If we are administering IV potassium to paralyzed, restrained, but mostly awake people, we might as well return to the lash or hanging, drawing, and quartering.

Do not claim to be civilized if this is state-sponsored execution.
S Connell (New England)
And it's that kind of sweeping generalization that pits the rest of the country against east coast residents, branding us as intellectual snobs. I know plenty of people in Massachusetts who eschew the Times, and plenty of Texans who don't.
Douglas Ritter (Bassano, Italy)
For starters, I recommend that everyone read Bryan Stevenson's great book on this subject: Just Mercy. Secondly, based on the fact that too many documented mistakes have been made in the application of the death penalty the death penalty should be abolished. Thirdly, the killing of mentally challenged human beings, no matter what their crime is beneath us as a society.
Jon (NM)
The death penalty serve one and only one useful purpose.

It convinces me beyond a shadow of a doubt that we humans are just one more soul-less animal species living in a godless jungle.

"An eye for an eye...and the whole world blind."

Capital punishment has never saved ONE victim.

But many innocent people have been murdered by the state in the name of God and justice.
WillT26 (Durham, NC)
Capital punishment has, without a doubt, saved people.

Murderers are released.
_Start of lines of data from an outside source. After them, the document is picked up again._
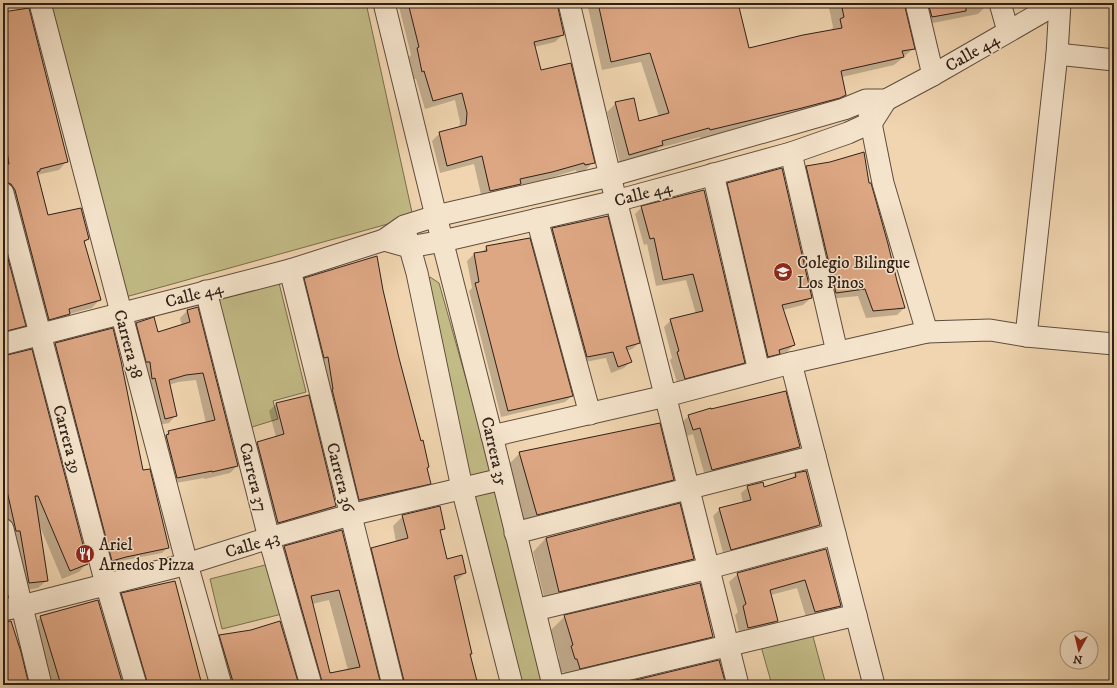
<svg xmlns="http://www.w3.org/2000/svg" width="1117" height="688" font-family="'IM FELL DW Pica',serif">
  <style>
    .green { fill: #c2bb86; stroke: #786e4f }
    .shadow { fill: #0003; fill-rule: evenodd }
    .building { fill: #dea784; stroke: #2f2018; fill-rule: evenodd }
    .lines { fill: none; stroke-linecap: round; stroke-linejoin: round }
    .minor-casing { stroke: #5f4d3e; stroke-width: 23 }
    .minor { stroke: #f5e4cc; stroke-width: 21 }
    .labels { text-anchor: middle; stroke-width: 3; stroke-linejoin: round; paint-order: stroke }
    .street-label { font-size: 17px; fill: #2f2018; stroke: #f5e4cc }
    .poi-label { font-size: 17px; fill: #2f2018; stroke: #f5e4cc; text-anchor: start }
  </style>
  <rect width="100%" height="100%" fill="#f0d5b0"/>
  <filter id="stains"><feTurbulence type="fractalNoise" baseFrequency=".005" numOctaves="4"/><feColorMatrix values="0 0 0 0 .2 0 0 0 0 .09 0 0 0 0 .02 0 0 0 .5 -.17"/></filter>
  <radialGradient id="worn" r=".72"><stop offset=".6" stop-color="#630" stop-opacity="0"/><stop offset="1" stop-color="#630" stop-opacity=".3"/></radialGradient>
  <g class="green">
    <polygon points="36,3 366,3 413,217 122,298"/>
    <polygon points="430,277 439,283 493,475 465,481 424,289"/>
    <polygon points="279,283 306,392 273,401 278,419 249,428 217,298"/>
    <polygon points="501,491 549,685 514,685 468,497"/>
    <polygon points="269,564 282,614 222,629 210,579"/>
    <polygon points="811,629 826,685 772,685 760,643"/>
  </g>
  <g class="shadow">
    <polygon points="398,3 556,3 563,34 555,42 534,47 540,71 593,162 585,171 577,173 576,170 544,180 519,185 512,192 482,199 474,164 440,173 432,141 440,133 459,128 460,122 455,100 425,109 416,79 414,79 409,57 411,55"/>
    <polygon points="587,3 736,3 748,50 832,30 833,27 828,3 903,3 913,49 894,65 842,77 845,95 836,104 793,117 701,139 700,137 659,148 653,154 620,163 607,112 616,103 639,122 659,117 641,62 602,70"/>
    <polygon points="914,3 987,3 987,5 978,14 923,25"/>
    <polygon points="3,13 67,161 59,170 37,175 48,217 88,239 84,243 100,299 92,308 69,314 61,322 41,327 15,217 6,182 5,182 3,169"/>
    <polygon points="830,163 868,184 904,308 897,315 866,318 858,296 829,299 800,174 807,167"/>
    <polygon points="728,184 811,298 803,305 783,310 794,345 786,353 776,356 771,361 760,364 720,192"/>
    <polygon points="704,191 744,362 737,369 678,385 670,360 672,358 664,327 671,320 696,314 686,280 656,286 647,244 644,245 635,214 642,207"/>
    <polygon points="552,229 639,343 632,349 627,351 631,361 624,368 611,373 606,358 580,363 546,236"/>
    <polygon points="3,244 24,325 16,334 3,337"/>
    <polygon points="487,247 572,396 565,402 501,417 469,291 472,288 467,261 474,254 481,253"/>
    <polygon points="305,279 426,469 430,483 423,490 353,506 298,286"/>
    <polygon points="187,311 237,466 230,473 205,479 204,478 170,484 161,439 169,432 206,423 196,380 178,382 169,385 176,415 169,423 158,425 129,331 137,324 157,333 182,326 180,318"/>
    <polygon points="55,344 143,471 167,548 162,553 120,561 107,566 50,349"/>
    <polygon points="3,357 87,563 79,572 62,579 39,524 47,580 38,588 21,591 3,528"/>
    <polygon points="308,396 335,506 328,513 271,529 250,449 257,442 276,437 269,411 276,404"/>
    <polygon points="689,416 799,447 793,454 705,476 693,434 687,436 682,422"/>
    <polygon points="520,453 673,480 658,494 523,528 506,467"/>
    <polygon points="806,472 819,525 813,532 724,556 713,516 720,509 743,503 741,493 748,487 763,488 791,479 796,474"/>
    <polygon points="679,504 693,559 680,572 546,605 533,552 546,538"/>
    <polygon points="403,516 444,528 439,533 446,560 465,573 454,583 470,654 469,655 478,685 393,685 362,559 372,549 396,542 393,526"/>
    <path d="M341 531 380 685H311L274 557 284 547ZM329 600 348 670 330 674 312 604Z"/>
    <polygon points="826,550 840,606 832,614 807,620 797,588 771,595 777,621 768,629 740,636 735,615 738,612 729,582 738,574"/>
    <polygon points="3,584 6,595 3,597"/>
    <polygon points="122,594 201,685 131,685 108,608"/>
    <polygon points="565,616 712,636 699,650 566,682 564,672 561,673 558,660 559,658 551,630"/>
    <polygon points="41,617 122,685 43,685 27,631"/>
    <polygon points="220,636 298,685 221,685 210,646"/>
  </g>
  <g class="building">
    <polygon points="408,3 557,3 564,35 534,42 541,70 571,63 595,163 585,165 584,163 552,172 520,179 521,184 490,191 482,156 447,166 439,132 466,125 467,113 462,93 433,101 424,71 422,72 417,48 419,47"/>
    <polygon points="598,3 738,3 749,48 803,35 842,28 840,19 844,17 841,3 904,3 915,49 902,51 904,57 841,71 846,95 840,98 802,108 710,130 709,128 662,141 663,145 629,155 615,102 634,98 639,121 669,113 650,53 611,62"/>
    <polygon points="928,3 966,3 966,11 932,17"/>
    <polygon points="29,8 68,162 40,169 40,171 37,172 48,215 81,208 89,239 84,241 101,300 69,309 70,314 49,320 15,190 11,184 3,181 3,165 9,164 3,127 3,12"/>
    <polygon points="864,152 869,183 871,183 888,244 897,281 905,308 873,311 865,289 836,293 806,166 830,162"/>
    <polygon points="782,168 812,298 782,305 795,345 779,350 780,354 768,357 727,183"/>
    <polygon points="704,190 745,363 685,379 677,352 679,351 670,319 703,311 693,274 663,280 654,238 650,239 641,206"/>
    <polygon points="608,216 640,343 626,347 632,362 618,367 613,352 587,357 552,228"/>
    <polygon points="530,238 573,396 508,411 475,283 479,282 474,253 487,251 486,246"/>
    <polygon points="3,240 26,326 3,332"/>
    <polygon points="377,256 383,290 399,358 421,441 423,440 429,467 427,468 431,484 359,500 332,389 333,389 328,357 324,358 304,278"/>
    <polygon points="198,307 238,466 212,472 212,471 177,478 166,435 169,434 168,431 215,420 203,373 186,375 169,380 177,416 165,419 155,378 152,379 150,362 146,362 136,323 154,317 158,332 190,322 187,310"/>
    <polygon points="113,328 121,361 143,470 150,469 169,548 126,557 112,561 55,343"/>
    <polygon points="32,349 88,564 70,571 38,496 35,496 48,581 29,583 20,531 16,531 3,473 3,356"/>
    <polygon points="786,391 800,447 712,470 700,428 693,430 688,415 711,408 711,409"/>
    <polygon points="309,395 336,506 278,523 257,442 284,434 276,403"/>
    <polygon points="660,423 674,480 537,515 519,452"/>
    <polygon points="806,471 820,525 731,550 719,508 751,500 747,486 763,482 764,487 796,477 795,473"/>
    <polygon points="680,503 694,559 559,592 546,538"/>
    <polygon points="440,506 445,529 440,530 447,559 462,555 466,573 454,576 472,654 470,654 478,685 405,685 371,548 408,538 402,515"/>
    <path d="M342 530 381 685H323L284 546ZM339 590 360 667 330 673 311 596Z"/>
    <polygon points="826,549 841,606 815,612 805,580 770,590 778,621 748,628 743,606 746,604 737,573"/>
    <polygon points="175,581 202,685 148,685 121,593"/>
    <polygon points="700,583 713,637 580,669 577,659 575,659 571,646 573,645 564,615"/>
    <polygon points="98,600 123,685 61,685 40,616"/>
    <polygon points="11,621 21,652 29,685 3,685 3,622"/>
    <polygon points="280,621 299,685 234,685 219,635 251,630"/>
    <polygon points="719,660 726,685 615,685"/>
  </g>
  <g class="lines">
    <defs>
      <g id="minor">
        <polyline points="40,3 187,564 221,685"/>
        <polyline points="384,3 436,216 492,436 553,685"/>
        <polyline points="569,3 610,176 738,685"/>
        <polyline points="916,3 933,75"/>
        <polyline points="1000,3 1008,31"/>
        <polyline points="1057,54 1114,60"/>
        <polyline points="868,108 883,183 927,332"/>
        <polyline points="791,153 837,352"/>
        <polyline points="713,174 759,371"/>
        <polyline points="3,193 106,584 136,685"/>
        <polyline points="537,219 590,414"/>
        <polyline points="406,234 417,273 462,488 512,685"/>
        <polyline points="384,240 409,247 443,241 616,201 791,153 848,133 872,122 886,100"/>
        <polyline points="290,270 393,685"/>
        <polyline points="206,291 269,538 311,685"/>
        <polyline points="1026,336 1057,54 1060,3"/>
        <polyline points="3,344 290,270 384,240 404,226 436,216 610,176 844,109 866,100 886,100 933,75 1058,3"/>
        <polyline points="791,363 874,685"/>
        <polyline points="492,436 666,396 791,363 927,332 990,330 1026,336 1114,344"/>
        <polyline points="3,529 41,685"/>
        <polyline points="515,533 815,456"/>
        <polyline points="3,610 22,606 187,564 269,538 350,515 502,479"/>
        <polyline points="535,610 709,568 835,534"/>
        <polyline points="563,685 856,615"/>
      </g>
    </defs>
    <use href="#minor" class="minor-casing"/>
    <use href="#minor" class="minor"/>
  </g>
  <defs>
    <symbol id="school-disc" viewBox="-11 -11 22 22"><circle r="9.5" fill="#8f2418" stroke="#f5e4cc"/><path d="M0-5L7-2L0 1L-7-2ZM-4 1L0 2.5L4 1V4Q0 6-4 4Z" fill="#fff"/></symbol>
    <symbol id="restaurant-disc" viewBox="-11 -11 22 22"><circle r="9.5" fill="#8f2418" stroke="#f5e4cc"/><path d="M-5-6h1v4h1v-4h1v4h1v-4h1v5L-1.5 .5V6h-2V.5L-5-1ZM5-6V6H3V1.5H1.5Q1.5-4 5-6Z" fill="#fff"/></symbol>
  </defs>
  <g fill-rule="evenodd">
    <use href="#school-disc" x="772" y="261" width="22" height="22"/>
    <use href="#restaurant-disc" x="74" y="543" width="22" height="22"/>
  </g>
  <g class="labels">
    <g class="street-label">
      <text transform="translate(972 52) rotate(-30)" y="6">Calle 44</text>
      <text transform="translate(643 193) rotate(-15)" y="6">Calle 44</text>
      <text transform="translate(194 294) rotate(-15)" y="6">Calle 44</text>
      <text transform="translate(129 344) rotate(75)" y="6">Carrera 38</text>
      <text transform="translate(68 439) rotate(75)" y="6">Carrera 39</text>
      <text transform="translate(495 451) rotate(77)" y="6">Carrera 35</text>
      <text transform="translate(254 477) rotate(76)" y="6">Carrera 37</text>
      <text transform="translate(341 477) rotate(76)" y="6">Carrera 36</text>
      <text transform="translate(252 544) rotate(-17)" y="6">Calle 43</text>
    </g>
    <g class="poi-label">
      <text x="797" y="268">Colegio Bilingue<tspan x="797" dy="20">Los Pinos</tspan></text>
      <text x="99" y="550">Ariel<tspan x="99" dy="20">Arnedos Pizza</tspan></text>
    </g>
  </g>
  <rect width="1117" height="688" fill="none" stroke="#f0d5b0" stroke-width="16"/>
  <rect x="4" y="4" width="1109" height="680" fill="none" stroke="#2f2018" stroke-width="2"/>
  <rect x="8" y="8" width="1101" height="672" fill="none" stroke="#2f2018"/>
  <g transform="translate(1079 650) rotate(188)"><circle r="19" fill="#f5e4cc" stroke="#a69684"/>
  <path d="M0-3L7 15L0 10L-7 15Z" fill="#8f2418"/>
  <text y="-6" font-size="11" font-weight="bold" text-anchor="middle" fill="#2f2018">N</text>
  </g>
  <rect width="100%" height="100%" filter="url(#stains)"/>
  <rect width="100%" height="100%" fill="url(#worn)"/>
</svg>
Murderers can escape.

When a person is murdered there can be no justice. That person is gone- forever. All we can do is remember the victim and ensure, through life-in-prison or through the death penalty, that the murderer can never commit another crime again.
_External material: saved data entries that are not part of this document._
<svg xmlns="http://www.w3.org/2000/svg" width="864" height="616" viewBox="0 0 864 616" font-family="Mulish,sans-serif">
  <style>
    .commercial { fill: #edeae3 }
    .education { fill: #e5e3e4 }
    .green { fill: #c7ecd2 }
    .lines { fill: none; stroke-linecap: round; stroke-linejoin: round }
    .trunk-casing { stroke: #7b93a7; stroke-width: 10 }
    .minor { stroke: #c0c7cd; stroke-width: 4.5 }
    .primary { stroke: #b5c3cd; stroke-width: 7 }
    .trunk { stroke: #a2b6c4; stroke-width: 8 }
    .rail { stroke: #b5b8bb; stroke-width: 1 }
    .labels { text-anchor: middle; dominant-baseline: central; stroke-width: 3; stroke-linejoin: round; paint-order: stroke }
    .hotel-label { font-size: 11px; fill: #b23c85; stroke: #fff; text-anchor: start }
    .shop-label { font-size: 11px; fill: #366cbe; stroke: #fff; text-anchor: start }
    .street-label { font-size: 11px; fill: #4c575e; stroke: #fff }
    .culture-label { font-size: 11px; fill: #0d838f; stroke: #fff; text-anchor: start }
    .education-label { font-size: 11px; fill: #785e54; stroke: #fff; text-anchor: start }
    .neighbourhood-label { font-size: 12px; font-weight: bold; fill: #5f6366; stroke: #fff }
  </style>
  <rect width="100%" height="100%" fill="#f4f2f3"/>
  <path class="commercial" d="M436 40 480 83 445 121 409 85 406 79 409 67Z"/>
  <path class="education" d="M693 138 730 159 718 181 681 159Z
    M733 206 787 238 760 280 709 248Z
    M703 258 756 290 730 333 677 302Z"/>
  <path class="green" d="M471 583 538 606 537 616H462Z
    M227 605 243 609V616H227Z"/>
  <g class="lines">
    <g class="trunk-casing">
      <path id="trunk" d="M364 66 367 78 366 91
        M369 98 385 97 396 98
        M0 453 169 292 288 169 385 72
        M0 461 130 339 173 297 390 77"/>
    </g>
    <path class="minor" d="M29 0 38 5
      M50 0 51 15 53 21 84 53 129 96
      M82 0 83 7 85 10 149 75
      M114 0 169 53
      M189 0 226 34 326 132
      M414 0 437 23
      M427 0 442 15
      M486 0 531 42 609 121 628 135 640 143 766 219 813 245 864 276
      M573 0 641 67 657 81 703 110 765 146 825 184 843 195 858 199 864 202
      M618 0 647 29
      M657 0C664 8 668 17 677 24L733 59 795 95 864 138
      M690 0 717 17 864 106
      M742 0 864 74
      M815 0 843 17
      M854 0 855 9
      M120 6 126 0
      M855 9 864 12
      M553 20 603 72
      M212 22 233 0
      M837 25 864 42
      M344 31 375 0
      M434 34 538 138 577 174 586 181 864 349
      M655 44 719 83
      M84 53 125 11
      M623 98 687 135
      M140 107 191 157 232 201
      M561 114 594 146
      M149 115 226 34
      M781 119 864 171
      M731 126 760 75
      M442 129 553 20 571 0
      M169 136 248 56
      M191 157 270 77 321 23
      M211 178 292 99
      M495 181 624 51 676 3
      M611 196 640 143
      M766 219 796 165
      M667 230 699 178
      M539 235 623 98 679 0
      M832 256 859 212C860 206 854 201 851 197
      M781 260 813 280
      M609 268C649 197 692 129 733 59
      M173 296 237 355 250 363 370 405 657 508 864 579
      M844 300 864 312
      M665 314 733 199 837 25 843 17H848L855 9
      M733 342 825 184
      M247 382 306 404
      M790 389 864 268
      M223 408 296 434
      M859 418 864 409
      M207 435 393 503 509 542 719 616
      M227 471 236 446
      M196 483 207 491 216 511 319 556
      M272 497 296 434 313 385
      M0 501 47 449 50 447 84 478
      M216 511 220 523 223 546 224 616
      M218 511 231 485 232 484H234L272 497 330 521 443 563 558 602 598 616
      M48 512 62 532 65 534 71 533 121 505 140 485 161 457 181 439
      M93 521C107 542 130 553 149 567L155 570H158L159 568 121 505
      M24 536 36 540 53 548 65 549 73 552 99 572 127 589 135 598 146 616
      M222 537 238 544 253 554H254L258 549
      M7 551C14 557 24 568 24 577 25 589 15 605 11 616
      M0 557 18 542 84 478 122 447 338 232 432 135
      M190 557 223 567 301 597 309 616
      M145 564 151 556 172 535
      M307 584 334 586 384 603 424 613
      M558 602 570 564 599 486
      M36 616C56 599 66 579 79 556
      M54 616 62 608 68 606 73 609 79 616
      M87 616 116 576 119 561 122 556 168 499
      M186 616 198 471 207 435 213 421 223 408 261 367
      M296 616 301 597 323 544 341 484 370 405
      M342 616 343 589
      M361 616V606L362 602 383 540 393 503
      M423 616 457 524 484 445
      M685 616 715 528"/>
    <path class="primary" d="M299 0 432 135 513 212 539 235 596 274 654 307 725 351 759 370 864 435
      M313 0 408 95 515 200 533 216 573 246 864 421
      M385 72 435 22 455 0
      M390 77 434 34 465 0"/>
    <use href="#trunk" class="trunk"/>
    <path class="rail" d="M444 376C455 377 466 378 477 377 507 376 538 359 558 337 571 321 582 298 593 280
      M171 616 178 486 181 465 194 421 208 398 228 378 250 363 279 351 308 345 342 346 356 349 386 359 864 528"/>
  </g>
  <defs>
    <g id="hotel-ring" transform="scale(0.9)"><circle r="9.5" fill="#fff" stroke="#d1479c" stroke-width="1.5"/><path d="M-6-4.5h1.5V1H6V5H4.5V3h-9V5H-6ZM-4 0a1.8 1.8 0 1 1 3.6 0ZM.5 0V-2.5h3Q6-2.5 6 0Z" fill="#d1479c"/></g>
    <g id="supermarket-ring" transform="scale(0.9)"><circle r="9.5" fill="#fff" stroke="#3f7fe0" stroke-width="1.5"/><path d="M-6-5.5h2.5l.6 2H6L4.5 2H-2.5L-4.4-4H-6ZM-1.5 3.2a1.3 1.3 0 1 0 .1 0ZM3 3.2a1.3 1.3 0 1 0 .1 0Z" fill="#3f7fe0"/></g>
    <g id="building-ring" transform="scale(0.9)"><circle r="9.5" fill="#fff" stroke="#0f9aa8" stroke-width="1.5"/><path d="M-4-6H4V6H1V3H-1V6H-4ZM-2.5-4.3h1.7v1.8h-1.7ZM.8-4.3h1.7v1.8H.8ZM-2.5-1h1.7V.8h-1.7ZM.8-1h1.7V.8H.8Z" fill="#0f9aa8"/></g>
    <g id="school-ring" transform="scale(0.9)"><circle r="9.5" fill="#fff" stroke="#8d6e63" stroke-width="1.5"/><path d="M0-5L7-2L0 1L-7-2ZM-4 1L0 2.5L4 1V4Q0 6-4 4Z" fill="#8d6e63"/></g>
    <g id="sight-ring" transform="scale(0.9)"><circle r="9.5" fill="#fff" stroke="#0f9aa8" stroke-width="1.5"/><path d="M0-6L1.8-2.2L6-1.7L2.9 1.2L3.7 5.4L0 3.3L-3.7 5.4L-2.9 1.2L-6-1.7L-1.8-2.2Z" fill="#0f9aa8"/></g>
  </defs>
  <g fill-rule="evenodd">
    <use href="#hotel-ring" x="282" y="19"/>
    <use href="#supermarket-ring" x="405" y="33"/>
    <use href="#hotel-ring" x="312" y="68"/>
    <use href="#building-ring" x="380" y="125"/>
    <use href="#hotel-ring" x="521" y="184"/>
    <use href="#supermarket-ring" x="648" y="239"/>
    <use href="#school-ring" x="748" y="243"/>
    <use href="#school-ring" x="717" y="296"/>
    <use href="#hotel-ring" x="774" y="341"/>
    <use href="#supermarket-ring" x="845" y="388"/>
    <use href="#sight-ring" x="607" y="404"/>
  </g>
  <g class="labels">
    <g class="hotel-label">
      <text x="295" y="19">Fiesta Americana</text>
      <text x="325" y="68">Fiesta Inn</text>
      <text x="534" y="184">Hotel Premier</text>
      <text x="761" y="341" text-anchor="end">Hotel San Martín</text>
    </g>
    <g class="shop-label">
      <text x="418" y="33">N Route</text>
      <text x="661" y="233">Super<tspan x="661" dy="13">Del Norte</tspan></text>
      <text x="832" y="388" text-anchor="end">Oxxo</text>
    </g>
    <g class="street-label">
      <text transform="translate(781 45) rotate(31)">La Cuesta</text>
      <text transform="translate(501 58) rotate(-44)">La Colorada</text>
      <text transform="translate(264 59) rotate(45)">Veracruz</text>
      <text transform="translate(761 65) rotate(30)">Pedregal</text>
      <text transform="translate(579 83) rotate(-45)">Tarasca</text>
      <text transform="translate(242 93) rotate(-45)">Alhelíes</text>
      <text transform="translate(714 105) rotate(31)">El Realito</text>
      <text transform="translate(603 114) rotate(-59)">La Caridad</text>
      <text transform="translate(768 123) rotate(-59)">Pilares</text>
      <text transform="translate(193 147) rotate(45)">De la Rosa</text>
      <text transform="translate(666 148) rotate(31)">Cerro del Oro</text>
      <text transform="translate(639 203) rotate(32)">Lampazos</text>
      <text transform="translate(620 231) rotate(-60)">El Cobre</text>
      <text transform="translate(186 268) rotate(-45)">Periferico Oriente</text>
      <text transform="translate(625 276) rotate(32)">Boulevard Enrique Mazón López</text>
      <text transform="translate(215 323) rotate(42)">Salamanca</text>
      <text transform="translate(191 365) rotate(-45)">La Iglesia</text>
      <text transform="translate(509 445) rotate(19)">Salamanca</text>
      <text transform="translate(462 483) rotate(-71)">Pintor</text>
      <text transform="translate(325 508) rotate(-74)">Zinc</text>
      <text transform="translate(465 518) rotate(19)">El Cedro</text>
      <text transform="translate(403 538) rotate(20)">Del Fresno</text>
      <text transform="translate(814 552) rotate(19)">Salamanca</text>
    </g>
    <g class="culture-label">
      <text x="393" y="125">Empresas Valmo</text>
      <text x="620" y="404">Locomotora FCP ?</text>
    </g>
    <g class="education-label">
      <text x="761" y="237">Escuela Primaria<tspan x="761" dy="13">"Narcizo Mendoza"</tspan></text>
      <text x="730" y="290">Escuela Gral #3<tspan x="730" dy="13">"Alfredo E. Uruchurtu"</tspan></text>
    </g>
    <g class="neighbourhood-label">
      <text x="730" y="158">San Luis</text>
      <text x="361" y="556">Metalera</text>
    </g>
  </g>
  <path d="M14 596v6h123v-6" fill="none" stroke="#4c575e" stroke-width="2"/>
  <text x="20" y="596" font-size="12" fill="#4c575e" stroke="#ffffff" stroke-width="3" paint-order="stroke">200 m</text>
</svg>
We owe it to the victim and the family of the victim. And we owe it to ourselves.
cheryl plato (temecula ca)
Your comment does not belong on this thread. You are showing compassion for the actual victim. The commentors and author here only care for the murderers.
Jerry Sturdivant (Las Vegas)
You can’t prove a negative and you can’t show the number of non-victims that weren’t murdered because a potential killer didn’t kill for fear of being executed if caught. Having the death penalty is justified if only one life is saved.
fjpulse (Bayside NY)
Doesn't sound like it "hinges" on the Lenny allusion--which is stupid anyway, since Lenny was executed--by his friend, to save him from the mob, which would have done worse.
Leah Pressman (Los Angeles)
Spoiler alert!
Yes, no one in the story seems to have actually read the novel, at least not all the way to the end.
libdemtex (colorado/texas)
The death penalty is unconstitutional. texas is a legal backwater.
Emmywnr (Evanston, IL)
If there is any question about the intellectual capacity of this individual he should not be put to death. Period.
Emmywnr (Evanston, IL)
What I should have said is the death penalty should be abolished.